Мир потерял для меня краски, а Джанет утратил: свои прелести. Остались только жара и мухи. В полной апатии сел я в самолет, который летел на север, и немного оживился, только когда под нами появились Тафилалет и скальные «города» Тамрита. Я достал оставшуюся «Экзакту» (вторую тоже украли) и попытался с самолета снять пейзаж под нами. К сожалению, близился полдень, ландшафт потерял рельефность, и я оставил эту затею.
Мы высадились в Гардае и до Алжира доехали автостопом. Здесь мы оставили лишний груз и коллекции живности и снова совершили «вылазку» в пустыню — теперь в северо-западную сахарскую впадину Шотт-Мельгир с оазисом Бискра. По дороге мы остановились в Тимгаде, самом большом памятнике римской колонизации на земле Алжира.
С незапамятных времен я испытываю особый интерес к исторической архитектуре.
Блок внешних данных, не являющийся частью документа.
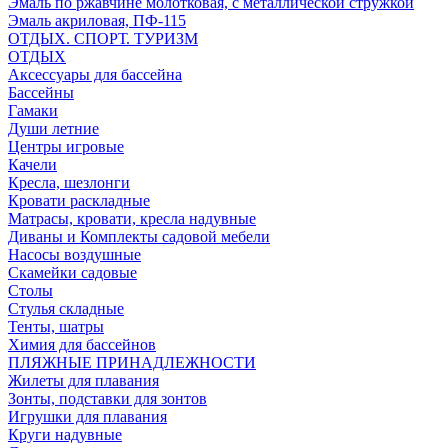
Эмаль по ржавчине молотковая, с металлической стружкой
Эмаль акриловая, ПФ-115
ОТДЫХ. СПОРТ. ТУРИЗМ
ОТДЫХ
Аксессуары для бассейна
Бассейны
Гамаки
Души летние
Центры игровые
Качели
Кресла, шезлонги
Кровати раскладные
Матрасы, кровати, кресла надувные
Диваны и Комплекты садовой мебели
Насосы воздушные
Скамейки садовые
Столы
Стулья складные
Тенты, шатры
Химия для бассейнов
ПЛЯЖНЫЕ ПРИНАДЛЕЖНОСТИ
Жилеты для плавания
Зонты, подставки для зонтов
Игрушки для плавания
Круги надувные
Старые, потрескавшиеся стены служат идеальным убежищем массе животных, и здесь можно найти то, что вы будете безуспешно разыскивать по всей округе. В тот момент, когда я собирался проникнуть в хорошо сохранившееся со времен колонизации подземелье, ко мне подошли два мальчика и предложили купить у них горсть старых римских монет, которые здесь еще и сейчас находят в большом количестве. Я ласково улыбнулся им и объяснил, что монеты я не ищу, да и все равно у меня нет денег для того, чтобы купить такую редкость. Мальчики слегка удивились и стали объяснять, что уступят дешево, — видимо, решили, что я пытаюсь торговаться. Тогда я прибегнул к наглядному методу. Я пошарил рукой в подземной шахте и вытянул геккона Tarentola mauretanica, которых там было видимо-невидимо.
— Вот это вы умеете искать? — спросил я как ни в чем не бывало.
Ребята, как им и положено, пришли в неописуемый восторг. Среди бесчисленных туристов, наводняющих Тимгад, романтически вздыхающих и накупающих сувениры, я был исключением, свежей струей, прямо оазисом в пустыне для молодежи, которая пока еще не утратила фантазии. Они бросили свой промысел и четыре часа ловили со мной ящериц, сцинков и змей. Благодаря им я поймал интересную рыже-коричневую змею Malpolon monspessulanus (обыкновенная ящеричная змея). Они пришли в ужас, увидев, как змея кусает меня, и в отчаянии пытались растолковать мне, что это опасно; но они еще не достигли возраста, когда человек предпочитает, несмотря ни на что, оставаться в заблуждении, так что через минуту они осмелели и один за другим потрогали змею. Тот, что посмелее, рассудив, что если ничего не случилось со мной, то не случится и с ним, довел это рассуждение до конца — дал себя укусить. От этого все пришли в некоторое замешательство: им пришлось признать, что некая достойная уважения тысячелетняя традиция изжила себя. Следует сказать, что хотя это были змеи ядовитые и кусающиеся, но опять-таки они относились к группе, имеющей задние ядовитые зубы, которые при укусе в целях обороны не достигают раны, и яд туда не попадает.